Она повернулась к будущему супругу:
– Сегодня я переночую здесь, в комнате. И без тебя, как и подобает. Ты поспишь на чердаке, а завтра посмотрим, как быть дальше. И, Бартоломей… – Катарина подобрала подол юбки и вытерла палачу бороду от остатков еды. – Прошу тебя, умывайся почаще. Иначе тебе и после свадьбы частенько придется спать одному. Всем спокойной ночи.
Она шмыгнула напоследок, утерла слезы и с гордо поднятой головой направилась в спальню и громко хлопнула за собой дверью.
Якоб ухмыльнулся и подмигнул брату.
– Знаешь что, Бартоломей? – сказал он, заново зажигая трубку. – Мне нравится твоя будущая жена. Она в точности как моя Анна, помилуй Господь ее душу. Хоть в этом мы с тобой на равных.

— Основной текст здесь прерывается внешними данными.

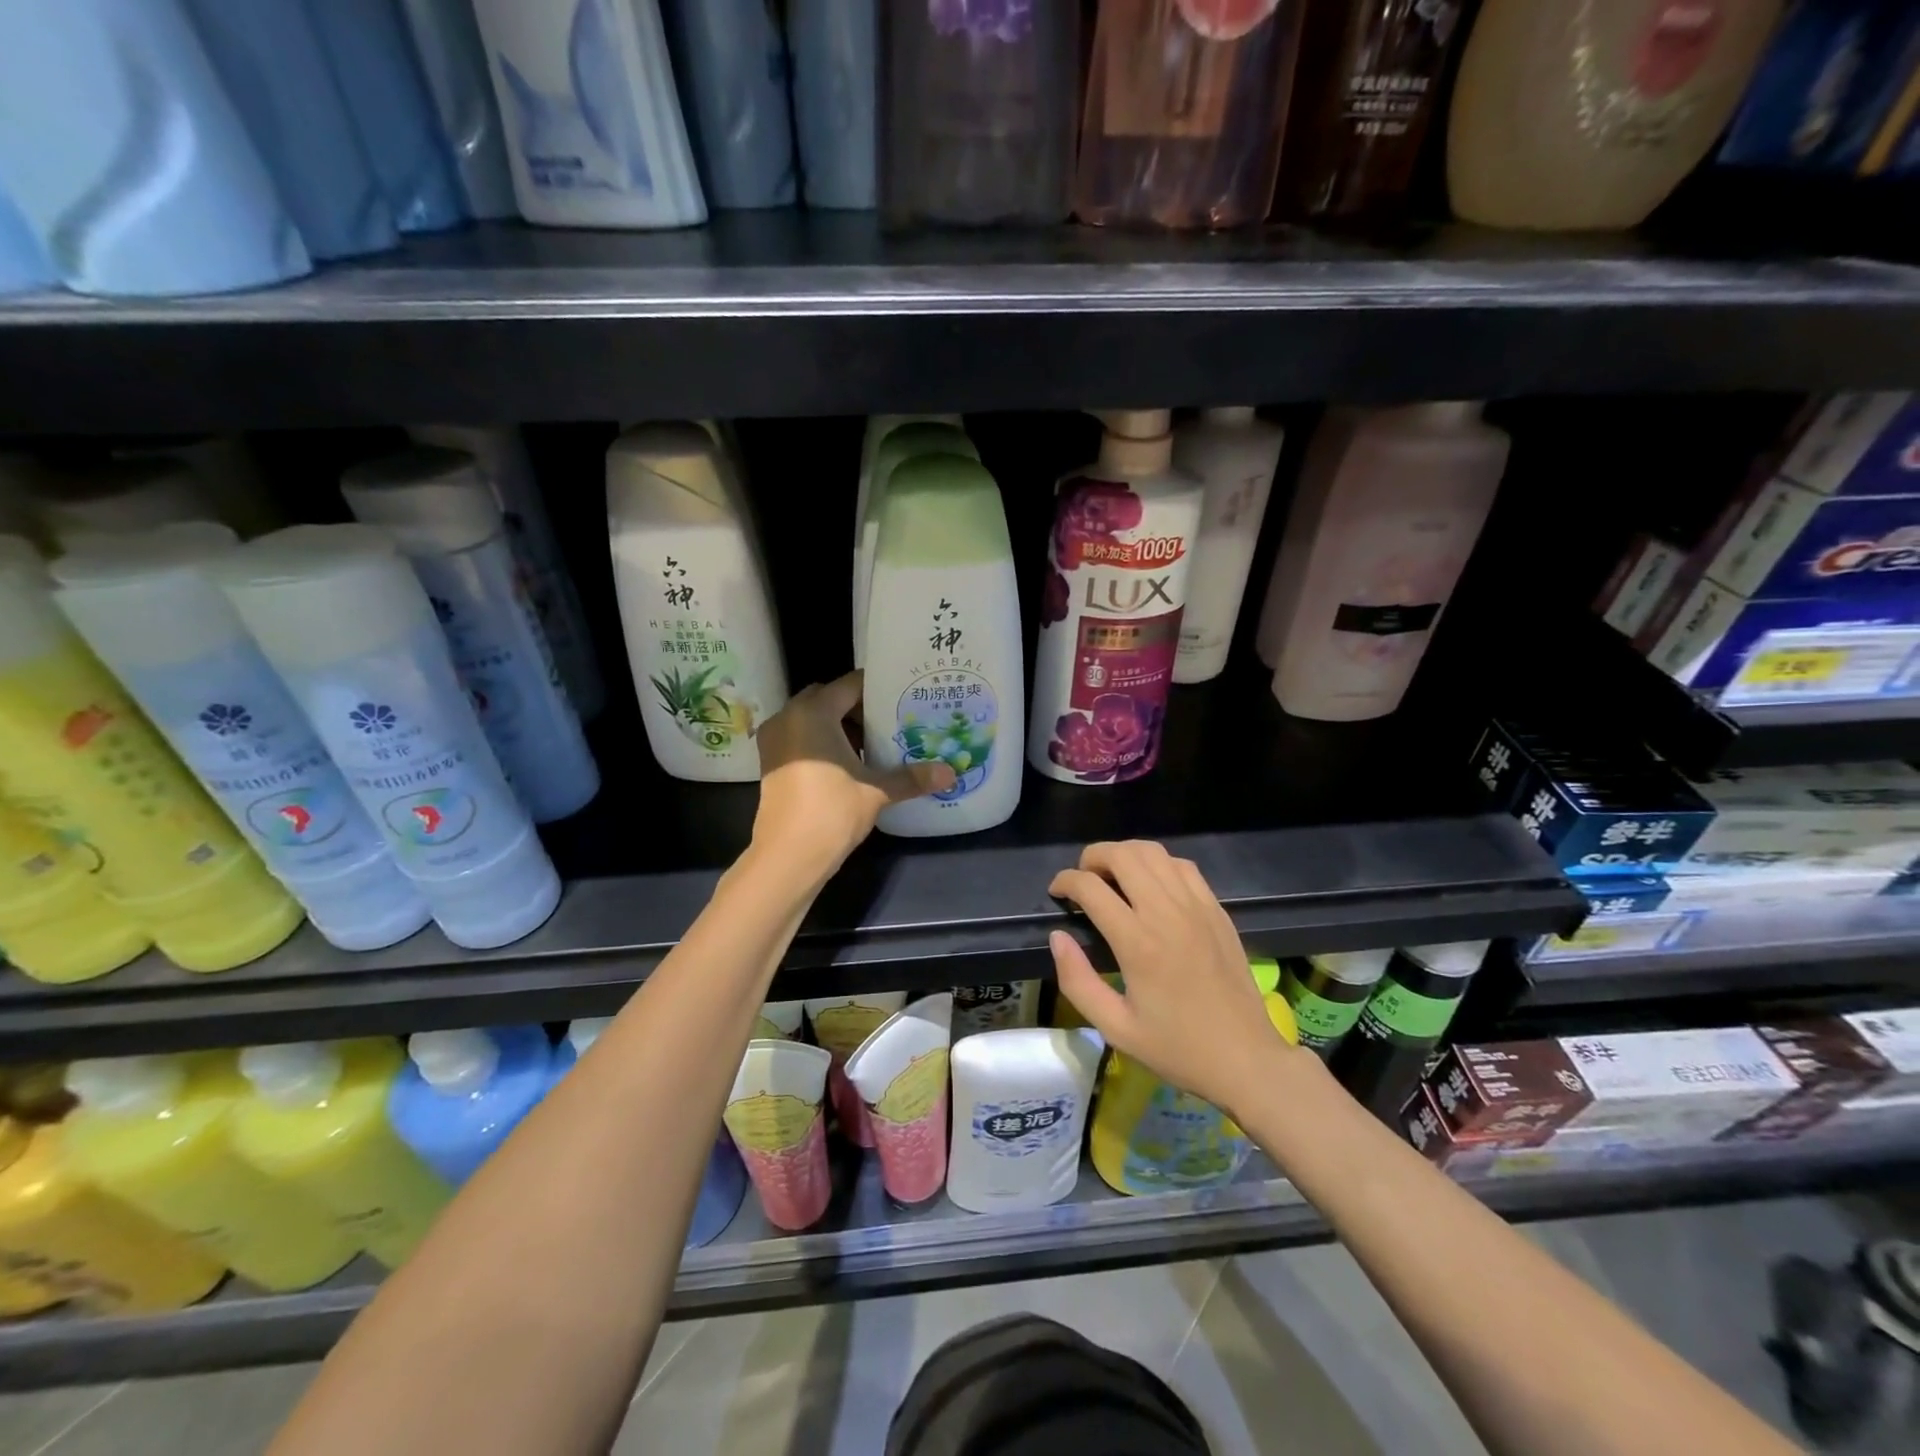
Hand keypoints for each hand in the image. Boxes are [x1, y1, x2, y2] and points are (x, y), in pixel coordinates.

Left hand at [752, 672, 955, 875]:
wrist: (787, 856)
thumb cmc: (832, 812)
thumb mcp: (876, 791)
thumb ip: (911, 777)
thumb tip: (950, 773)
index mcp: (813, 712)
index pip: (849, 685)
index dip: (877, 688)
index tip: (902, 694)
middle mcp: (788, 717)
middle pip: (827, 697)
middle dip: (856, 706)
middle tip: (889, 718)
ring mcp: (775, 739)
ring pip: (811, 718)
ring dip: (838, 724)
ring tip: (873, 740)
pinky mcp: (770, 761)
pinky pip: (800, 736)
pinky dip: (822, 740)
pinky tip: (848, 761)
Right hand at [1049, 841, 1296, 1119]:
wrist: (1246, 1059)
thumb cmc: (1177, 1048)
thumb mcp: (1115, 1028)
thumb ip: (1077, 980)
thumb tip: (1057, 937)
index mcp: (1137, 942)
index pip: (1090, 887)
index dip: (1065, 881)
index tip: (1057, 893)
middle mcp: (1166, 913)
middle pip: (1122, 855)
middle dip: (1093, 856)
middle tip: (1082, 879)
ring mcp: (1197, 906)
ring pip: (1154, 852)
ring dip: (1125, 854)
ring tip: (1113, 876)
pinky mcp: (1217, 909)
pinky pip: (1183, 866)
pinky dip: (1159, 863)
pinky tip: (1151, 884)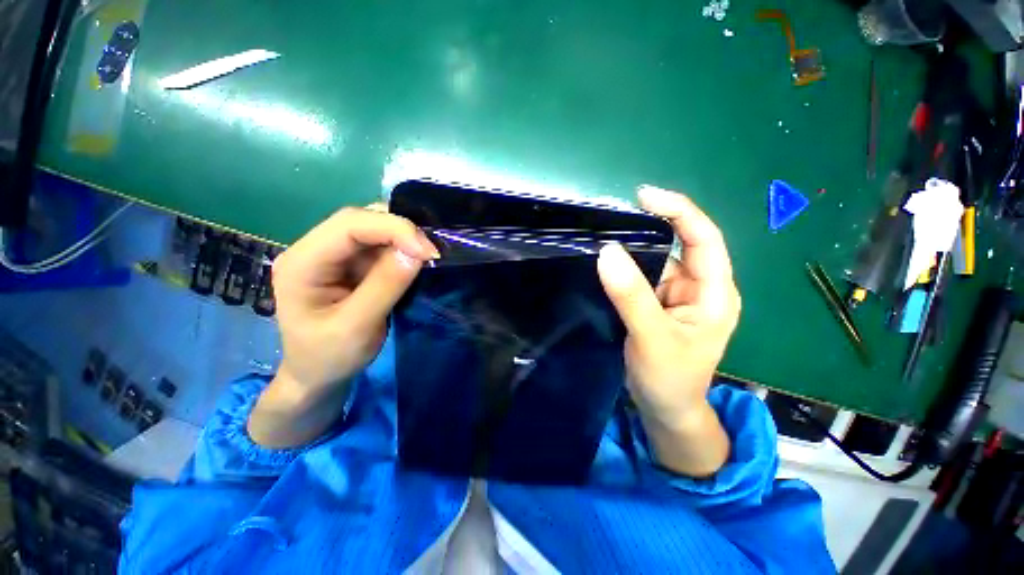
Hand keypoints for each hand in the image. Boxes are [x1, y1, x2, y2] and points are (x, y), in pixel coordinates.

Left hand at [249, 207, 437, 447]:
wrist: (318, 375)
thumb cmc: (329, 357)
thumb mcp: (357, 327)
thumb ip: (385, 286)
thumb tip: (416, 251)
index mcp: (302, 263)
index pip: (348, 225)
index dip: (393, 229)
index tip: (427, 252)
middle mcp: (314, 250)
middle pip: (360, 221)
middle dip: (400, 231)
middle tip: (431, 253)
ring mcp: (333, 255)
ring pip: (373, 230)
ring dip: (404, 239)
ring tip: (428, 256)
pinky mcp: (350, 264)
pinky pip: (380, 246)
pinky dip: (402, 249)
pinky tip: (416, 260)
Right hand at [597, 186, 740, 476]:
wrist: (664, 409)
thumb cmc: (670, 379)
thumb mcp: (652, 337)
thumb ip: (631, 296)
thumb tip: (608, 251)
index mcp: (714, 293)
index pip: (703, 239)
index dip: (679, 211)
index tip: (644, 196)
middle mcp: (698, 288)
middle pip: (677, 245)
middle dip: (650, 227)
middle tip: (613, 217)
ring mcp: (675, 296)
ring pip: (654, 261)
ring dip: (631, 250)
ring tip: (602, 238)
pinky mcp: (656, 304)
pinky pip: (640, 277)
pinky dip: (624, 268)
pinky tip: (605, 264)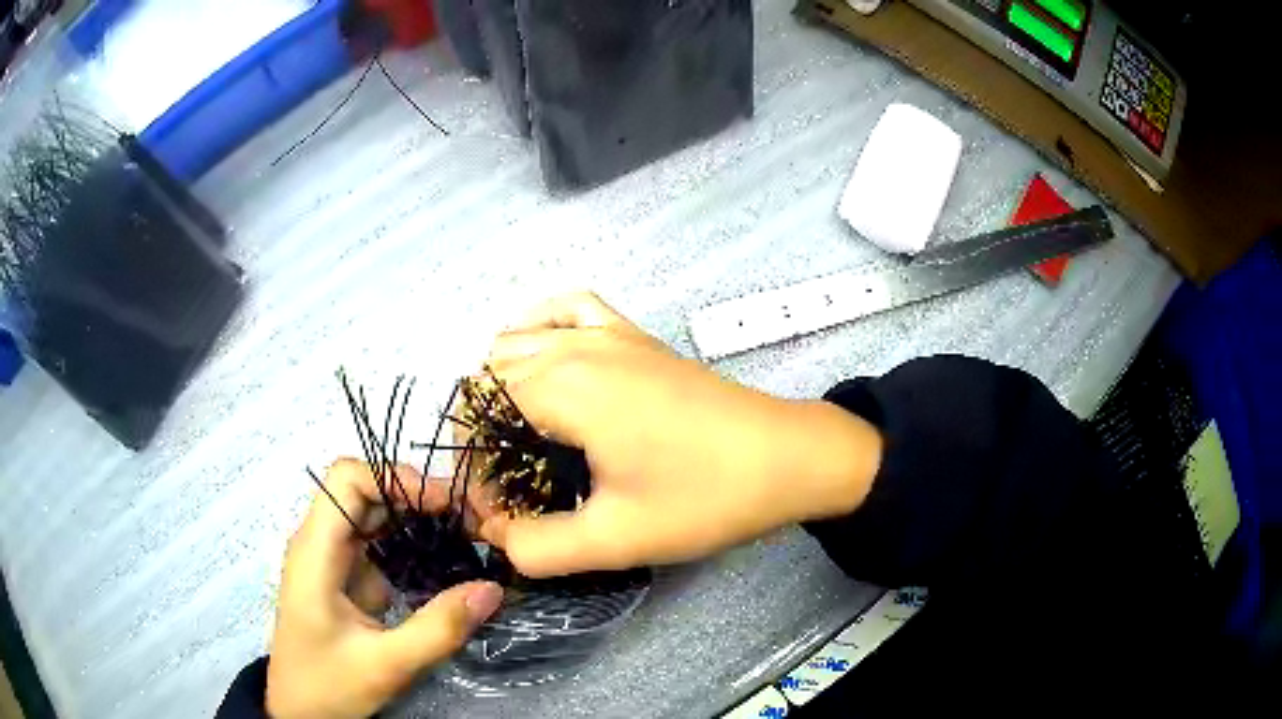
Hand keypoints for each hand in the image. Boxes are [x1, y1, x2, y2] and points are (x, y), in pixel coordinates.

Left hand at [266, 459, 503, 718]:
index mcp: (316, 551)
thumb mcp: (387, 665)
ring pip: (377, 515)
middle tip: (473, 522)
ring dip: (421, 518)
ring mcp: (335, 560)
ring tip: (469, 536)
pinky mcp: (349, 577)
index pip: (347, 479)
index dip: (395, 478)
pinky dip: (416, 543)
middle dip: (420, 497)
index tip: (445, 506)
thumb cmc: (329, 685)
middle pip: (367, 490)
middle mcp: (322, 543)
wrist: (300, 711)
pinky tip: (447, 560)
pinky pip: (382, 544)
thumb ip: (439, 628)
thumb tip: (492, 588)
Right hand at [480, 292, 882, 577]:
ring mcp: (607, 332)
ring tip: (527, 445)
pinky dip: (542, 329)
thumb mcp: (615, 539)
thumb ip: (537, 546)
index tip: (500, 515)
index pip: (478, 417)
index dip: (475, 469)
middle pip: (491, 380)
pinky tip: (547, 361)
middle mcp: (575, 346)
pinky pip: (569, 310)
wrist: (789, 457)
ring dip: (504, 391)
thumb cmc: (705, 497)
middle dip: (485, 437)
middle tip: (513, 493)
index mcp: (562, 386)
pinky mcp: (634, 336)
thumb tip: (493, 535)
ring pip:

Спустя примерно час Симон с Магдаленой лежали в спальне под крышей и вслушивались в унисонный храп Якоба и Бартоломея, доносившийся из соседней комнаты. Петер и Пауль спали рядом на соломенных матрасах и набитых конским волосом подушках. Симон различал их очертания в темноте. Петер крепко обнял младшего брата, словно должен был защитить его от всех опасностей мира.